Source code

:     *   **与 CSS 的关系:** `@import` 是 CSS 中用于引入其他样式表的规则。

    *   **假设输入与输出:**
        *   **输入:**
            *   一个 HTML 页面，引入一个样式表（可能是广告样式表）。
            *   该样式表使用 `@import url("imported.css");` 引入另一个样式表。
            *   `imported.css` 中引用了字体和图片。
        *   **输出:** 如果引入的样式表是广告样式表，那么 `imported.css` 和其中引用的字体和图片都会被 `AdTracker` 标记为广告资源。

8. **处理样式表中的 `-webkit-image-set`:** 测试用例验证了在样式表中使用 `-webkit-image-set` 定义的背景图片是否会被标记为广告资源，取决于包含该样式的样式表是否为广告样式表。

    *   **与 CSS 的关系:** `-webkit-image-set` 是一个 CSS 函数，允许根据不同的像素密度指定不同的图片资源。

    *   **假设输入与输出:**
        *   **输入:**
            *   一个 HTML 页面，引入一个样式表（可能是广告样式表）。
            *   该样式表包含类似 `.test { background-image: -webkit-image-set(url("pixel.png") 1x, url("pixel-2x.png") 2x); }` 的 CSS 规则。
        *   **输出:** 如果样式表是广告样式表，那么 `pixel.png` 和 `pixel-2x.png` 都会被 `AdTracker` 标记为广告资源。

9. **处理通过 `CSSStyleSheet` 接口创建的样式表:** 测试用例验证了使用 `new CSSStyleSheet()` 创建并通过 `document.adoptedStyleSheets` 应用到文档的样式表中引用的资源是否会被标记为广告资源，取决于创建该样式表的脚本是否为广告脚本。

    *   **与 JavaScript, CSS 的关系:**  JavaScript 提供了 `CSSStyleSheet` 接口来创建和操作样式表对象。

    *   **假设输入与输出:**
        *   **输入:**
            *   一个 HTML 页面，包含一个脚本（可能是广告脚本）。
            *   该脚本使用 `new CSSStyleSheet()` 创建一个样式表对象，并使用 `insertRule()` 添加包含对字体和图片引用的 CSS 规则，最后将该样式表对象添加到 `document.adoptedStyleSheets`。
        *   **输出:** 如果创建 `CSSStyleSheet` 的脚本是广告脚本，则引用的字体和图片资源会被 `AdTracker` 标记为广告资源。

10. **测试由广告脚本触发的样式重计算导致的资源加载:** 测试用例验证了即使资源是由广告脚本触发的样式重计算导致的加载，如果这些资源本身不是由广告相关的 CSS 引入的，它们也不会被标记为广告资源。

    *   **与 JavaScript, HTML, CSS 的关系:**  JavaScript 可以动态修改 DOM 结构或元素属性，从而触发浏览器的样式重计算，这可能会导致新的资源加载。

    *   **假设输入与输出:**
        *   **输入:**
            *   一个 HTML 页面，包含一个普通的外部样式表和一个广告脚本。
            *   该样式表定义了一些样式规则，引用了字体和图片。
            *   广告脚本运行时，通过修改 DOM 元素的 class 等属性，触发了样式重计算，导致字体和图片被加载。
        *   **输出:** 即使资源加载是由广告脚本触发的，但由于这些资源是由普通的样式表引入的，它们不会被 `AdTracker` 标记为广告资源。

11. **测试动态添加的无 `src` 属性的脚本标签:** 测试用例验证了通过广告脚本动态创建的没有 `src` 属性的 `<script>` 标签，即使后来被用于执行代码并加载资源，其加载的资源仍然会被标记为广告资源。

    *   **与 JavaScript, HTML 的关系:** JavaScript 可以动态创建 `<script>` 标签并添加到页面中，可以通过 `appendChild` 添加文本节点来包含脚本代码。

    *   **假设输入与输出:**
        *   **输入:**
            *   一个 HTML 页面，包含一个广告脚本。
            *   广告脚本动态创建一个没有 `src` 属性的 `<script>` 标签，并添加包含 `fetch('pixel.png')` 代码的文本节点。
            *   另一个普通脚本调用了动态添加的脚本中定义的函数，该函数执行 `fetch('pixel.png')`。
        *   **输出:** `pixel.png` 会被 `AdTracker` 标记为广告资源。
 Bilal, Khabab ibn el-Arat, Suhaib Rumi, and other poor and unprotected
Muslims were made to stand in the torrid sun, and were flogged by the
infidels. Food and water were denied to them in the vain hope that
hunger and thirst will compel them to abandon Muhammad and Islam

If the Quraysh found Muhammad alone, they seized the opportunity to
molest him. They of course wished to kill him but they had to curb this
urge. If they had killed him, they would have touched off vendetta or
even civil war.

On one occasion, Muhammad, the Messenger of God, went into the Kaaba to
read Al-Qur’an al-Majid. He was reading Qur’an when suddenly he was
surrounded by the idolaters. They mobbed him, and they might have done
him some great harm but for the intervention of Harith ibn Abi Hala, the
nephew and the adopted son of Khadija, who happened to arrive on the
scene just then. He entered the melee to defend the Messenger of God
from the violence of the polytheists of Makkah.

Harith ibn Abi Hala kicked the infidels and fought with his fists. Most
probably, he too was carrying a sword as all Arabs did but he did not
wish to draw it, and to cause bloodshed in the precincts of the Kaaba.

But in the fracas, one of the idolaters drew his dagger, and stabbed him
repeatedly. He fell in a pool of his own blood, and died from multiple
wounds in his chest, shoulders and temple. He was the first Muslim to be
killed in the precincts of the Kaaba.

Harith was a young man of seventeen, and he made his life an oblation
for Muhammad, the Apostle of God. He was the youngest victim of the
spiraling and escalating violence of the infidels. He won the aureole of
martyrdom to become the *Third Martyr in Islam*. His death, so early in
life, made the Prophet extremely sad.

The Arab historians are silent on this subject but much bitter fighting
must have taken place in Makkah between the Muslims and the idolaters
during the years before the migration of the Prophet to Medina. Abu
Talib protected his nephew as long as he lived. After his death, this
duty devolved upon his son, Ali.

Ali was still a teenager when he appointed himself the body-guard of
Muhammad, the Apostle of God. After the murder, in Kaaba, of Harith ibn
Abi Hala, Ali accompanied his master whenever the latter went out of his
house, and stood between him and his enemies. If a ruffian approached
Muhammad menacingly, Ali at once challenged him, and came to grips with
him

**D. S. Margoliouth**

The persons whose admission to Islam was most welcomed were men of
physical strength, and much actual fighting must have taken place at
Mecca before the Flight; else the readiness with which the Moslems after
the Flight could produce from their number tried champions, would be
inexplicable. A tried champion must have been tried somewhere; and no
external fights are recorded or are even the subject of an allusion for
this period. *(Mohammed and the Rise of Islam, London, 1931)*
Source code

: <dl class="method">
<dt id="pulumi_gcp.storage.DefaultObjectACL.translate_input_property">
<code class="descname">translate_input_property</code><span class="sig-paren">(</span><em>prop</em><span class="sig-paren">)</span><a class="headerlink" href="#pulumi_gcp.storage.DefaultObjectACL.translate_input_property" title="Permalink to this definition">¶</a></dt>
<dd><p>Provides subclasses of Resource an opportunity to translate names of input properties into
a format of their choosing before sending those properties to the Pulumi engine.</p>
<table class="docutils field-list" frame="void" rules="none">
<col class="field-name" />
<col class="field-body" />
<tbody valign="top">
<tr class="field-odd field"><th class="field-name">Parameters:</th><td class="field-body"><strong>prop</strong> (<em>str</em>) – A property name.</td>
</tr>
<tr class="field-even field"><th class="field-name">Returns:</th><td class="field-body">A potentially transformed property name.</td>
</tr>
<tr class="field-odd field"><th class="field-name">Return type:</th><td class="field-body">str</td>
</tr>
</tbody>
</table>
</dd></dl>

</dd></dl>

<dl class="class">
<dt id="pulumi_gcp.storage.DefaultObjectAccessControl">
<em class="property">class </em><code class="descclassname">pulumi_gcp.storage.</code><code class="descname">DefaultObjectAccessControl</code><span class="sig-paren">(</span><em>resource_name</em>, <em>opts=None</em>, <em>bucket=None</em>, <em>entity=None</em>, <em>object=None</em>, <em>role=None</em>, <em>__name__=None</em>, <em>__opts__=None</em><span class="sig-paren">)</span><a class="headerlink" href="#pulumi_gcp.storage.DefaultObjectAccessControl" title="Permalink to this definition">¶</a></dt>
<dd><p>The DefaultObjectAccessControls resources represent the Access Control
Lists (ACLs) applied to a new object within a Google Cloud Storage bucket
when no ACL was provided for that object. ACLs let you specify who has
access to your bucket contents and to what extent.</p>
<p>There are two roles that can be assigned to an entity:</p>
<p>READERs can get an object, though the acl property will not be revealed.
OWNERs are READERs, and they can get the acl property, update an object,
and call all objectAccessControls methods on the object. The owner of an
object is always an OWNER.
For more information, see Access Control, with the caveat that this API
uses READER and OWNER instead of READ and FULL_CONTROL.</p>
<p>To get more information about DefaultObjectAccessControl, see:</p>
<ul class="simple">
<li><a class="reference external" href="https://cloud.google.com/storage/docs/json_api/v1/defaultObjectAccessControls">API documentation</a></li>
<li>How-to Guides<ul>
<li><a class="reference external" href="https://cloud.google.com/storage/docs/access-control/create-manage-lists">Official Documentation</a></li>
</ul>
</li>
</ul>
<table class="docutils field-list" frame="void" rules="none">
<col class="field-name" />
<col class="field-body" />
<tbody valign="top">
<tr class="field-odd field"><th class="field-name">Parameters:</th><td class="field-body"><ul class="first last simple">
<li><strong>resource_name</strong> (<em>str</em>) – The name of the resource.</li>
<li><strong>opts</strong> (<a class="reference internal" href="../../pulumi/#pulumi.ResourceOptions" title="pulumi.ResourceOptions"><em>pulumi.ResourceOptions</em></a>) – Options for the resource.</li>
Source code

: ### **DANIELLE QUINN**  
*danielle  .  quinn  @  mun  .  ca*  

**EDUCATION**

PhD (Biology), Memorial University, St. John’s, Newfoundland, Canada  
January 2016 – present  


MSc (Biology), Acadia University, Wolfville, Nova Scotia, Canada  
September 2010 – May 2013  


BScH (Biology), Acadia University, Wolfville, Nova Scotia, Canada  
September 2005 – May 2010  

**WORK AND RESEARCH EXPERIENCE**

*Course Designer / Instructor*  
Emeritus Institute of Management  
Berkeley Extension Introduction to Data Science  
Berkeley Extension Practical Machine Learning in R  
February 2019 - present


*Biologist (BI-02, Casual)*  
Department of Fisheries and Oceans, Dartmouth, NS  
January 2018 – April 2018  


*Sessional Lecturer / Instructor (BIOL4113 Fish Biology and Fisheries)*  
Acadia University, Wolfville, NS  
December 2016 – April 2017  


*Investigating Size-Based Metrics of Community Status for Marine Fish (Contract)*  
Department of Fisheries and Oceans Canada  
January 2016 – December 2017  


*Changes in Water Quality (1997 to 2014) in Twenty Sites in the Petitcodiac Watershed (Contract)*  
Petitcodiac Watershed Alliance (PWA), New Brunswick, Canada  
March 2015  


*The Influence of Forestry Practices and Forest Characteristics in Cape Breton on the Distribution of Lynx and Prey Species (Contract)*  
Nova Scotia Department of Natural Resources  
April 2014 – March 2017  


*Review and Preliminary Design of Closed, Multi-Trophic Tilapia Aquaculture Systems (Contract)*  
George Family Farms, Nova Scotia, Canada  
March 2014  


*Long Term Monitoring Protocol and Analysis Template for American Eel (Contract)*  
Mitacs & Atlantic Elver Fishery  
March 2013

= REQUEST =
Print the line that contains "Designer / Instructor*", then every later line of the entries above up to and including the last, all exactly as written.

= SOLUTION =
*Course Designer / Instructor*  
Emeritus Institute of Management  
Berkeley Extension Introduction to Data Science  
Berkeley Extension Practical Machine Learning in R  
February 2019 - present


*Biologist (BI-02, Casual)*  
Department of Fisheries and Oceans, Dartmouth, NS  
January 2018 – April 2018  


*Sessional Lecturer / Instructor (BIOL4113 Fish Biology and Fisheries)*  
Acadia University, Wolfville, NS  
December 2016 – April 2017  


*Investigating Size-Based Metrics of Community Status for Marine Fish (Contract)*  
Department of Fisheries and Oceans Canada  
January 2016 – December 2017  


*Changes in Water Quality (1997 to 2014) in Twenty Sites in the Petitcodiac Watershed (Contract)*  
Petitcodiac Watershed Alliance (PWA), New Brunswick, Canada  
March 2015  


*The Influence of Forestry Practices and Forest Characteristics in Cape Breton on the Distribution of Lynx and Prey Species (Contract)*  
Nova Scotia Department of Natural Resources  
April 2014 – March 2017  


*Review and Preliminary Design of Closed, Multi-Trophic Tilapia Aquaculture Systems (Contract)*  
George Family Farms, Nova Scotia, Canada  
March 2014  


*Long Term Monitoring Protocol and Analysis Template for American Eel (Contract)*  
Mitacs & Atlantic Elver Fishery  
March 2013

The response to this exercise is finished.